As Grace told CPGmatters, Kellogg “can extend not only recipe ideas, but also play into trends about how cereal is consumed an all day parts. Through style, design and attitude, they have the chance to elevate the brand beyond their more limited perceptions today.”
And Harris explained, “Chefs and R&D folks get access to consumers and ideally delight them in ways they weren’t expecting. It allows brands to extend their reach beyond their grasp, because they wouldn’t normally have the opportunity to interact with consumers in various day parts, venues and situations where they aren’t normally expected to be found.”
Chobani has made pop-up stores part of an ambitious experiential-marketing push over the last several years that has helped the brand rocket to the top of the $8-billion yogurt category.
First came its Chobani Cup Trucks, sampling vehicles that have distributed more than one million Chobani yogurt cups per year for six years as they’ve traversed America, stopping at events and venues where there are lots of people.
And then in 2012, the brand opened the Chobani SoHo Café in New York City, a Mediterranean-yogurt bar that showcased the brand. Chobani also has created a pop-up café at the Sundance Film Festival and showed off its culinary creativity for the chic Hollywood crowd.
Since then, Chobani has opened a small Chobani Café inside a Target store in the Tribeca neighborhood of Manhattan and in a Walmart in Texas.
“We treat the cafes as a test-and-learn proposition, for marketing, and they’re highly experiential,” Chobani Chief Marketing Officer Peter McGuinness told CPGmatters. “They are inspiration and incubation and innovation centers where we use our plain yogurt as personal canvas and make a lot of creations and focus people’s minds and imaginations on all the different ways that they can consume yogurt.”
Those include putting Chobani in baked goods, soups, salad dressings, and rice pudding. Some of the Chobani Café creations, McGuinness said, ended up serving as inspirations for Flips, the new Chobani line which keeps yogurt and mix-ins separate until the consumer “flips” the lid of the yogurt container and combines them for a fresh kind of taste and texture sensation than completely pre-packaged yogurt with add-ins.
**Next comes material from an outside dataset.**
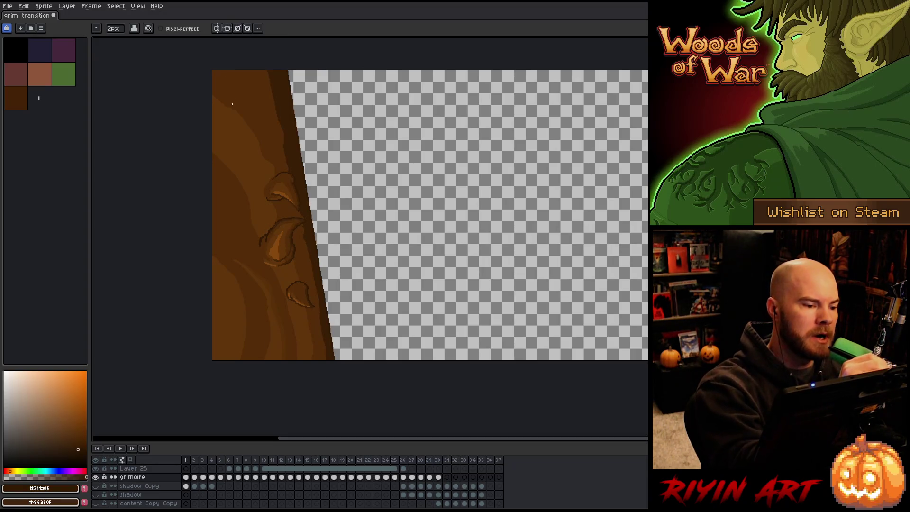
left_click_drag(228, 119, 238, 92)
Flips are growing at 50 percent a year, McGuinness said, and Chobani introduced thee new SKUs in July.
“Consumers come in and love what we’re doing in the cafes,” McGuinness said. “That’s’ why they’re some of the most Instagramed restaurants in the country.”
As Grace said, “Chobani can more broadly define their brand and brand experience and move away from functional product comparisons. Chobani stands apart in terms of their philosophy, and they need even more than advertising to accomplish those perceptions.”
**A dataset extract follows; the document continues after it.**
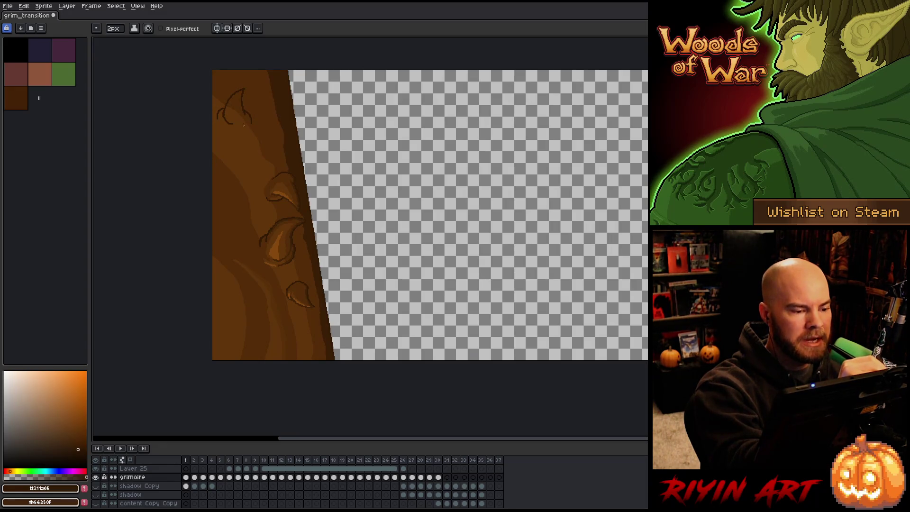
Step: Shade the trunk's upper-left stroke area with medium-dark and mid browns, then advance a frame
left_click(237, 110, "alt")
For such reasons, Harris said, “pop-up” stores for brands have become “the real estate version of ‘for a limited time only.’” But, he cautioned, brands can be expected to explore this new territory judiciously, because there are risks. For one thing, CPG brands aren’t likely to come to count on pop-up stores to move any kind of significant product volume, but rather to serve as product and brand theater as long as they’ve got the right “performers.”
“It’s a balancing act,” Harris said. “It could quickly become a bridge too far: It could become a store that you shouldn’t be in or a location you shouldn’t be in, or the people you’re hiring aren’t up to the quality you need to make that right consumer experience.
“So more brands will be trying poking, prodding and extending, and a few will figure out this is a business they want to be in and will go past Version 1.0 experiments,” he said. “Others will casually get into it and realize before long they are into a business they don’t want to get into. Still others will simply get out, not as successful as they’d hoped.”